Né en 1927 à Strasbourg, Maurice Pons renonce bien vite à ses études de philosophie pour se consacrer au journalisme, à la comédie et à la littérature. Avec grand succès : en 1959, il est récompensé du Prix de la Nouvelle pour son recueil Virginales sur lequel François Truffaut s’appuiera pour élaborer le scénario de son film Les Mistons. Il n’y a pas que le cinéma qui s’intéresse à son œuvre : le théâtre et la danse sont, à leur tour, séduits par le talent du conteur.
Dès 1957, il se retire en Normandie, à Andé, où il demeure toujours et où son récit autobiographique Le Cordonnier d’Aristote voit le jour (1958).
Malgré son éloignement de la Capitale, l’écrivain participe activement à la vie de la France et ne craint pas de s’engager : en 1960, il publie Le Passager de la nuit qui évoque la guerre d’Algérie qui, alors, fait rage. Il signe, de plus, aux côtés de Simone de Beauvoir, de Françoise Sagan, de Jean-Paul Sartre, de Marguerite Duras ou encore d’André Breton, le Manifeste des 121, texte qui s’oppose à la colonisation et réclame pour le peuple algérien le droit à disposer de lui-même, en toute dignité.
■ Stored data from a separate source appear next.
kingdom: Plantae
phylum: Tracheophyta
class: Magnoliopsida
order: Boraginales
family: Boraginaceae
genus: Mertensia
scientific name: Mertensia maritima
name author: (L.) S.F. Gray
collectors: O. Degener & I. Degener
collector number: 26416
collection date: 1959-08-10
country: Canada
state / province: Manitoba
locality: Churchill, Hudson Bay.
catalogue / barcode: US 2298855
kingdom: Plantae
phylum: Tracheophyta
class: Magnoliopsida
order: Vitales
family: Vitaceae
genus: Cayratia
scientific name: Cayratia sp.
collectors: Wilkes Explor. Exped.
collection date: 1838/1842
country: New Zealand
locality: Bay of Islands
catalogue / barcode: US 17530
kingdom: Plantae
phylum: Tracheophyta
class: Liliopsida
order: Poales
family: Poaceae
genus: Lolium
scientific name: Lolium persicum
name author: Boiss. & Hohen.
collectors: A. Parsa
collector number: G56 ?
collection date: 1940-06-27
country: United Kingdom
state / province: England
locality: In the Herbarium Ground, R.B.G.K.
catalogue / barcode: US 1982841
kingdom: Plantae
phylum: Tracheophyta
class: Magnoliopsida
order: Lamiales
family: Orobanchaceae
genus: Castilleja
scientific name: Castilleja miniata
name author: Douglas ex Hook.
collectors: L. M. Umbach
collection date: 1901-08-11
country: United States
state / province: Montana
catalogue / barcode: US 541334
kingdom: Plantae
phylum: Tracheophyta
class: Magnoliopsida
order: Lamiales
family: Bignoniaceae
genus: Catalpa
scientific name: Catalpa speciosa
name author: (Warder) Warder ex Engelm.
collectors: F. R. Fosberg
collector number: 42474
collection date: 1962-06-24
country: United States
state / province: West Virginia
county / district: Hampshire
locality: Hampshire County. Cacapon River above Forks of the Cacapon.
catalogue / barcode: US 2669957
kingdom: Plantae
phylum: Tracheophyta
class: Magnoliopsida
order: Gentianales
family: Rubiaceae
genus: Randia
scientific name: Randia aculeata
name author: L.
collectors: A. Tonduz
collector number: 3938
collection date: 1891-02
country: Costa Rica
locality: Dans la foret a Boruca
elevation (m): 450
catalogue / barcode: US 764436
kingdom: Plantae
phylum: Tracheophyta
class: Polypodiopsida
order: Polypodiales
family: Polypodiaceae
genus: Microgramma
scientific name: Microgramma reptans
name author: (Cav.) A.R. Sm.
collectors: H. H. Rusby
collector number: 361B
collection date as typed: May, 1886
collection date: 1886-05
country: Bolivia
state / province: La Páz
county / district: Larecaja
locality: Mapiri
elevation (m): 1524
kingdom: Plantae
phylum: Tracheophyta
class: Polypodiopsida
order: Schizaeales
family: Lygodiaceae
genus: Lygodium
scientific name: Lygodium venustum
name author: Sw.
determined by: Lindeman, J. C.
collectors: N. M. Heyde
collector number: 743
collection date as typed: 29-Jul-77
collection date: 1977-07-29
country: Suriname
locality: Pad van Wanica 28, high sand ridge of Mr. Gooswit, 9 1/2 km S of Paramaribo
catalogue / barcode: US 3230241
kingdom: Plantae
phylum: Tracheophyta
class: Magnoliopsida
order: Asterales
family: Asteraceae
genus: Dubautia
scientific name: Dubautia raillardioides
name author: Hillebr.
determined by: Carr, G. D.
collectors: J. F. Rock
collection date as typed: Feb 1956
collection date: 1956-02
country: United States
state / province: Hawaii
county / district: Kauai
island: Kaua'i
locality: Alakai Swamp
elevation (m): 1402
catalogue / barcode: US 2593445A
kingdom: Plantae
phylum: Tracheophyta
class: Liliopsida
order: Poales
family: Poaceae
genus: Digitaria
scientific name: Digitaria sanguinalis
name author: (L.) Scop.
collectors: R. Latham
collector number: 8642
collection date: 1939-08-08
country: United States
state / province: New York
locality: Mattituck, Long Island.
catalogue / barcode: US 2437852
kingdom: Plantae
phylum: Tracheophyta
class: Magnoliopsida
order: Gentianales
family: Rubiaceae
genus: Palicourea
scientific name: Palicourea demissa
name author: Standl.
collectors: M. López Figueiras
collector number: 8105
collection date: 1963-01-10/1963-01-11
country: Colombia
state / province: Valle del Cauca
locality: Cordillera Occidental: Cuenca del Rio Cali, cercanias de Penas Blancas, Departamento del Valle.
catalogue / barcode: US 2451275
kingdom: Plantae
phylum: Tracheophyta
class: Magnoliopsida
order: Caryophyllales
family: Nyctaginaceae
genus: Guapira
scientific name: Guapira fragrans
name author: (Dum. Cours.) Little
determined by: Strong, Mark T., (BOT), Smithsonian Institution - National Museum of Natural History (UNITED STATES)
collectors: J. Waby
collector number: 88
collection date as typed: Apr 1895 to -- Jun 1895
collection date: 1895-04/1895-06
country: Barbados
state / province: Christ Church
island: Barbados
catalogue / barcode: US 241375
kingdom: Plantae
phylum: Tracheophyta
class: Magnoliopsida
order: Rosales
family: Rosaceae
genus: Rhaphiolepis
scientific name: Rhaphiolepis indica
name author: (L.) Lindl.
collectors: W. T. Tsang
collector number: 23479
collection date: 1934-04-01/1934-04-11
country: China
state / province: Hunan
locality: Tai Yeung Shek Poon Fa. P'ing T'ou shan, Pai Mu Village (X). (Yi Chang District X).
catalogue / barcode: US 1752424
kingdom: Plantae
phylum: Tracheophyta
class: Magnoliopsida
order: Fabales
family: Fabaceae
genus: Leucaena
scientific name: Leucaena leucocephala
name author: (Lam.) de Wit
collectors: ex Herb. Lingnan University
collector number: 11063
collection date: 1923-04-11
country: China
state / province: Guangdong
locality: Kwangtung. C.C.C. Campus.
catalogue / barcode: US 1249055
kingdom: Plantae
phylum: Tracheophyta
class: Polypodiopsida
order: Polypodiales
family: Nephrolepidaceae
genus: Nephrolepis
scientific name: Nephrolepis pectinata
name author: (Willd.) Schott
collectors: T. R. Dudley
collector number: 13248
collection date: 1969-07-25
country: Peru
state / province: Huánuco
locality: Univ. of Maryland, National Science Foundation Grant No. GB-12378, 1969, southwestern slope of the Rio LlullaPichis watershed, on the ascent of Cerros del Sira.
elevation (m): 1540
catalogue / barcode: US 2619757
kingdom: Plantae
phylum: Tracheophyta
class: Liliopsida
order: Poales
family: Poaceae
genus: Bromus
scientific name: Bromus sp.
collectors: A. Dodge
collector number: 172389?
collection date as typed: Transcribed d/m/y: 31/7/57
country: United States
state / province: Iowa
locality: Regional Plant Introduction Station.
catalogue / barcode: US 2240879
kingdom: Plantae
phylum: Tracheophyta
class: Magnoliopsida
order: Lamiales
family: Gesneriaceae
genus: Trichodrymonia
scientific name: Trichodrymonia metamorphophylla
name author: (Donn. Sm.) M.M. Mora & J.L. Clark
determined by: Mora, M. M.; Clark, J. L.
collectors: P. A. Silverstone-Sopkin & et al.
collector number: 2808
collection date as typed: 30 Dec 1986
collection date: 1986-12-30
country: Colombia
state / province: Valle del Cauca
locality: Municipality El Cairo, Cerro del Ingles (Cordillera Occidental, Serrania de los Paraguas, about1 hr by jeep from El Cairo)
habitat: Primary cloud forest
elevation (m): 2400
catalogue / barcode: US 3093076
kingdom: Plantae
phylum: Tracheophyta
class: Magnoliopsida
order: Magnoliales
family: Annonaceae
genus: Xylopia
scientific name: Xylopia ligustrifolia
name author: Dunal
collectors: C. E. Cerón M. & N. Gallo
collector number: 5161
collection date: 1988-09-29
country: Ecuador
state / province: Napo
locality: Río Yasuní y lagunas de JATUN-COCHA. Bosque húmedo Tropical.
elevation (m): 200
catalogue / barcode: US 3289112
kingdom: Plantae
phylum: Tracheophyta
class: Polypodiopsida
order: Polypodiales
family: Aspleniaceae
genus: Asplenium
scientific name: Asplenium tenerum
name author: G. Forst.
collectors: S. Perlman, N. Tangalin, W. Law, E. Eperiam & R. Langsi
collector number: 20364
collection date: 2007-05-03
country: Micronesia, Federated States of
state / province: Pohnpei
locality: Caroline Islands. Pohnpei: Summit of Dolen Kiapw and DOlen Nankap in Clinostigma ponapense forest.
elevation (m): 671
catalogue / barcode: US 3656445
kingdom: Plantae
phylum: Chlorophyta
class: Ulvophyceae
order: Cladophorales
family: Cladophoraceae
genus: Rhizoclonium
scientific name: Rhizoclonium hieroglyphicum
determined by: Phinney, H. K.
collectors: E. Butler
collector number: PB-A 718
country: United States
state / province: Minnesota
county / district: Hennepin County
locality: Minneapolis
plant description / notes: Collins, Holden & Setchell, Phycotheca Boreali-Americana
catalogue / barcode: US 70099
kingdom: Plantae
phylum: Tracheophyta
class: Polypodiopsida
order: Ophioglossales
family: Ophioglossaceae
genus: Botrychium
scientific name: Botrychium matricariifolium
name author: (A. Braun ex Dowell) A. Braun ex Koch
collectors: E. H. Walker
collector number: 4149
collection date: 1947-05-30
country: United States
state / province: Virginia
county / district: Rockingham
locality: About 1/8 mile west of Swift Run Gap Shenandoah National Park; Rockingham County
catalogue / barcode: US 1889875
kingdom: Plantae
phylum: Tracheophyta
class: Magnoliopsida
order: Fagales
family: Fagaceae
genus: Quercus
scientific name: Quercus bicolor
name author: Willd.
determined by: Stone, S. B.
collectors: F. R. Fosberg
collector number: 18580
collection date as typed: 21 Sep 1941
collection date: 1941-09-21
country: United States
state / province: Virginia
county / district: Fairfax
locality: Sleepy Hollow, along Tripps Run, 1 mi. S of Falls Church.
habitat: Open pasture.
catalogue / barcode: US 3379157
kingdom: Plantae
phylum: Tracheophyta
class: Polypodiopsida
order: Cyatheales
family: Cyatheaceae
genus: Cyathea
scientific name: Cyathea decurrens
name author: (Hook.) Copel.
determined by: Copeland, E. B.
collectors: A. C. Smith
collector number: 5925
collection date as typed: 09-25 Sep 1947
Maurice Pons propose, pour peindre son univers, une palette où cohabitent l’intangible et le réel. Pour lui, « la création littéraire […] consiste à déformer la réalité, à tricher avec le réel et le vécu. »
Un des genres dans lesquels excelle Maurice Pons est la nouvelle. Il compose des récits admirablement structurés, érudits sans jamais être pédants, dramatiques, caustiques, désespérés, mais d’où la lumière n’est pas pour autant absente. Ces récits parfois fantastiques, parfois terriblement humains, nous surprennent par une chute originale ou cruelle, mais toujours inattendue… pour notre plus grand plaisir.
Et de Maurice Pons, auteur plébiscité par les lecteurs et reconnu par la critique comme « l’un des écrivains les plus doucement bouleversants du xxe siècle » (Patrick Besson dans Marianne), nous pouvons consommer sans modération l’univers « enivrant et râpeux comme de l’alcool de lentilles » (Jérôme Garcin, Le Nouvel Observateur).